As is typical for Wednesdays, warm up is replaced today with Continuous Improvement (CI) Quiz #6. These quizzes, 12 in all, are designed to be given weekly and cover important number sense topics with which students typically struggle including fractions, decimals, percents, cube and square roots, simplifying and estimating radical expressions, among others. Students are give 15 minutes to complete the 10-question quiz. Answer sheets are collected and checked for accuracy (but not put as a grade in the grade book!) and returned the following week to the students. Students keep individual "run charts" of their progress each week. We also maintain a class run chart and celebrate our "all time bests" when our class average exceeds a previous best class average. For additional information on the Continuous Improvement model, see my strategy folder!
Once the timer sounds after 15 minutes, I collect the papers and quickly review each answer with the class. If the question covers a concept we have already studied this year, I ask for a "thumbs up" or "thumbs down" as to whether they got the problem correct or not. This gives me a good sense about what type of problems to review during subsequent Warm Ups.

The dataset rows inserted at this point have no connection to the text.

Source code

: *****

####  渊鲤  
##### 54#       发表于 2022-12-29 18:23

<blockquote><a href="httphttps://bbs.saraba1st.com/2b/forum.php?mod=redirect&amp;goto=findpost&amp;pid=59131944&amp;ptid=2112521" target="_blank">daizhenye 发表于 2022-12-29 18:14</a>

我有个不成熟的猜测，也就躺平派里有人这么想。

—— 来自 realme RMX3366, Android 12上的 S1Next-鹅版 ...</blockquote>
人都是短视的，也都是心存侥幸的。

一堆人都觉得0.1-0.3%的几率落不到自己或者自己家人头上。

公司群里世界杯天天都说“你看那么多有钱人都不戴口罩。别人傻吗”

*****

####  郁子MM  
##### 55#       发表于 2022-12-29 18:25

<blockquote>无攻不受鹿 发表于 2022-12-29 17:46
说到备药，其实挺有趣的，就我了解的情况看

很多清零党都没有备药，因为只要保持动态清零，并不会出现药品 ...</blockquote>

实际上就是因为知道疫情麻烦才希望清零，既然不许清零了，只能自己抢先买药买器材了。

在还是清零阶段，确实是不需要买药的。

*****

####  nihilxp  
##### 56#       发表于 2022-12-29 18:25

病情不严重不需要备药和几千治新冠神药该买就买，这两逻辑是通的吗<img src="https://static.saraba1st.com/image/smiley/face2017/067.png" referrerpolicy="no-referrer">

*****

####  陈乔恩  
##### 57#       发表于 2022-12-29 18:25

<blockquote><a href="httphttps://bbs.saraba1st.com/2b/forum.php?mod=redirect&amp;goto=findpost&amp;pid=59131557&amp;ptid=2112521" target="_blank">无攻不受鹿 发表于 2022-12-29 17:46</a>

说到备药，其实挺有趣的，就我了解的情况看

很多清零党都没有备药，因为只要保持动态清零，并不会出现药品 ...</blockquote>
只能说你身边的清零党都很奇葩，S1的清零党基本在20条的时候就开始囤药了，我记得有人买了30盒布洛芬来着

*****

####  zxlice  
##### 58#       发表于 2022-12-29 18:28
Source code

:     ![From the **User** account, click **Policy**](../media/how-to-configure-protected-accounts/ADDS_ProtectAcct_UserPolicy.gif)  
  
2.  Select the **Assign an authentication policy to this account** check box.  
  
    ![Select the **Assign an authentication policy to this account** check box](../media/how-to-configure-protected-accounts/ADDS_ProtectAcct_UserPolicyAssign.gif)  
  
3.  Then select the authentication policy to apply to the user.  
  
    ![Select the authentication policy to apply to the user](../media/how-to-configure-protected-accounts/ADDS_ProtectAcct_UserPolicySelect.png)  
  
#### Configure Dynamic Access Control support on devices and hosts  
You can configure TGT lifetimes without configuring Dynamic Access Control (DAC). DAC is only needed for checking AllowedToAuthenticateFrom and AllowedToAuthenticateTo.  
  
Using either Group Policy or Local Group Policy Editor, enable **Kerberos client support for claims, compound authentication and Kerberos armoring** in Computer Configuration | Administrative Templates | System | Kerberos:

After reviewing the answers for the CI Quiz, I explain that we are going to begin solving problems with numbers in scientific notation. I go on to explain that scientists use these skills on a daily basis as do other professions that deal with very large and very small numbers.
I explain that in today's lesson, we are going to explore the universe by comparing size and distances between planets. I provide students with a table and pose a question: How much more is the mass of the Earth than Venus?
I ask students to work at their tables to find the answer to the problem using any method they would like. The majority of groups simply expanded the numbers, subtracted them, and then wrote the resulting answers in scientific notation. I posed another question: How much more is the mass of Mars than Mercury? I challenged students to find a different way of solving this problem.
I then circulate through the room to seek out students who were employing different strategies. When I found several, I asked them privately if they would be willing to share their work. Both were willing, so when I called time, I asked a group who had used the expanded algorithm to share their work with the class. I then invited the alternative algorithm contributors to share. One student explained that since both planets were about the same size in magnitude, he could just subtract the two front numbers ("Coefficients?" I offered) and keep the ten to the 22 power.
I responded that the student's method seemed much more efficient. I pushed his thinking by asking, "So what if the numbers you are working with aren't the same magnitude. Then, what would you do?" The student shrugged his shoulders and looked to his partner who looked on silently.
I explained that we would be spending more time the next day exploring these questions and I challenged students to continue thinking about it at home and bring their ideas the following day.